Data records
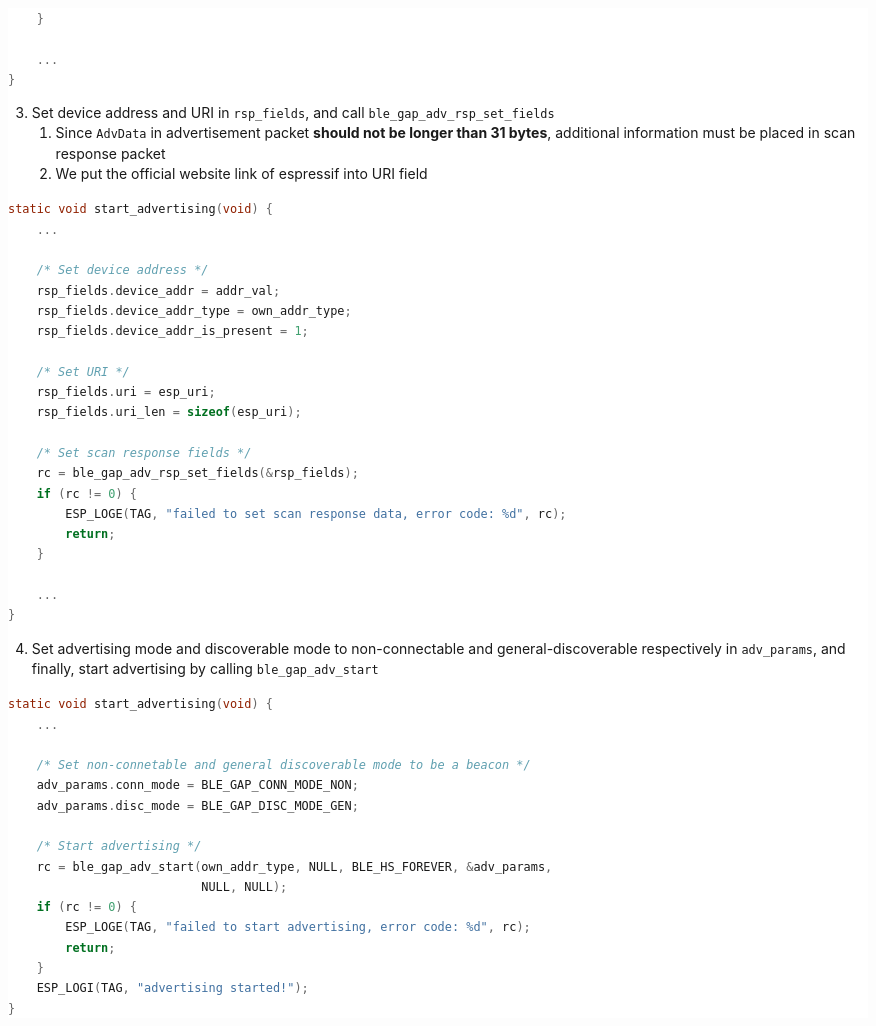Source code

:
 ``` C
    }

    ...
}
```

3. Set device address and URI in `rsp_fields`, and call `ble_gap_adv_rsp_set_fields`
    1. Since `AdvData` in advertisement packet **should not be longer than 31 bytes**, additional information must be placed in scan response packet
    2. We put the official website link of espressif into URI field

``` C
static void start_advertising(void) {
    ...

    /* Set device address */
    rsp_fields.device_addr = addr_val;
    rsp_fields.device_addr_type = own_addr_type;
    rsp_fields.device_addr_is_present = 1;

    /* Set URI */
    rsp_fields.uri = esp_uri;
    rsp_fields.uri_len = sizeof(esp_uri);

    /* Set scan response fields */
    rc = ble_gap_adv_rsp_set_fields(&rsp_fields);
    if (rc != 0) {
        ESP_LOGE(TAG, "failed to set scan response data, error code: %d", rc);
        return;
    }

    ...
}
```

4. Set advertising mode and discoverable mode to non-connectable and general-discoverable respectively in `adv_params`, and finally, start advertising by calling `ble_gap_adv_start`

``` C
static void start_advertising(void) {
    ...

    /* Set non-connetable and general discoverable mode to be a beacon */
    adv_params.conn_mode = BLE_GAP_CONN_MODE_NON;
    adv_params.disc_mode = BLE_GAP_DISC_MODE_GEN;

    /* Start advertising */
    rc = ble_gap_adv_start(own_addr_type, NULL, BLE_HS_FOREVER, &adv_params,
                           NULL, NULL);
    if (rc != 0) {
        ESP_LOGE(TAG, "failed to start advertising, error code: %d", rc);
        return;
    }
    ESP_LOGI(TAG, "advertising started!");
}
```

==

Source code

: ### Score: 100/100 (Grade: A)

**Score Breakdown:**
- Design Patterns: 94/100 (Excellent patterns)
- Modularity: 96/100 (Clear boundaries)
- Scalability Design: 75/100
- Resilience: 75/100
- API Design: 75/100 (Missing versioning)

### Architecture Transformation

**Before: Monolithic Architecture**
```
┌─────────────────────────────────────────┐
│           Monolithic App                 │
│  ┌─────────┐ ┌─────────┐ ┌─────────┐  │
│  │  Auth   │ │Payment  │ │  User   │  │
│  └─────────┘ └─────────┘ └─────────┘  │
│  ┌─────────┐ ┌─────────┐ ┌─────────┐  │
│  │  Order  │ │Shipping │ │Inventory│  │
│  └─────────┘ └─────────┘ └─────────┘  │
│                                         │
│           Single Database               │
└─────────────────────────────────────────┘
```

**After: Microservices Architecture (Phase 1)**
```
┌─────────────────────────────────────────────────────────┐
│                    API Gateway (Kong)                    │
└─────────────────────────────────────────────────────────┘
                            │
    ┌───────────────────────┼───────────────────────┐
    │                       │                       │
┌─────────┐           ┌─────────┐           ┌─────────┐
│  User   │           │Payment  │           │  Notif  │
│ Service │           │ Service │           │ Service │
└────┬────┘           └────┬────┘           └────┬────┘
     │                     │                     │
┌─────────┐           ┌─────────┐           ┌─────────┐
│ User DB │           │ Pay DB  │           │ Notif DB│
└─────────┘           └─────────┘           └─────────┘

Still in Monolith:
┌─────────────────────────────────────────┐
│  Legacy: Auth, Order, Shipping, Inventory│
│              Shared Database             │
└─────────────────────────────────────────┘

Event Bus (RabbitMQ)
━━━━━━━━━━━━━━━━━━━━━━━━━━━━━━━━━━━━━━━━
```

* * *

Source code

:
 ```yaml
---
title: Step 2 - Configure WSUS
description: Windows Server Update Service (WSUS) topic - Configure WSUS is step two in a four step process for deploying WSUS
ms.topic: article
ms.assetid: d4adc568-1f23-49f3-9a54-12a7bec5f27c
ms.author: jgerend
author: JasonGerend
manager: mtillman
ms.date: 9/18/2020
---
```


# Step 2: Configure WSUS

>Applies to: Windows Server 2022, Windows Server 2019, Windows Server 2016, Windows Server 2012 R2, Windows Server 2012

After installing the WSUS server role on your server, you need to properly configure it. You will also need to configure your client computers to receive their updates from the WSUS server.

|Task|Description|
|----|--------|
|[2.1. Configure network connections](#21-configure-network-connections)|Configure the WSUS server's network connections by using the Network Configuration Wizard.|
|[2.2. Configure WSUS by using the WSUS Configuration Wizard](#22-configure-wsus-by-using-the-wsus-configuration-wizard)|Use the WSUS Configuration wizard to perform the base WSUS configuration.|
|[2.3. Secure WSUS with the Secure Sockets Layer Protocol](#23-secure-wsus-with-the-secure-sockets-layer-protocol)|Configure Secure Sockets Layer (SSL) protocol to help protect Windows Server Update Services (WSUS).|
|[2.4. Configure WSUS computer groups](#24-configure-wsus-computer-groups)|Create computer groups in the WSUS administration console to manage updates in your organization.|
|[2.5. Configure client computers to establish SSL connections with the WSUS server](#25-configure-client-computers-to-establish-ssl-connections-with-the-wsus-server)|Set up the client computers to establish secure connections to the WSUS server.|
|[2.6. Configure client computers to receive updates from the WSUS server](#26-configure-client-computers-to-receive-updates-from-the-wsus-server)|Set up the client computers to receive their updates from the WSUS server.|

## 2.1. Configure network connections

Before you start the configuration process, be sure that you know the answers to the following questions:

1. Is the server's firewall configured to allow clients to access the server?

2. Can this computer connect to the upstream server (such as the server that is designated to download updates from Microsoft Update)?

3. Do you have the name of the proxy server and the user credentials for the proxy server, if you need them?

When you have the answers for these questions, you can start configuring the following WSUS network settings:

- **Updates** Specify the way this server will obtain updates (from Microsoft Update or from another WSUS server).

◆ WHAT IS EXPECTED ◆
How many lines in the records contain the word "author"? Answer with the number alone.

◆ ANSWER SECTION ◆
2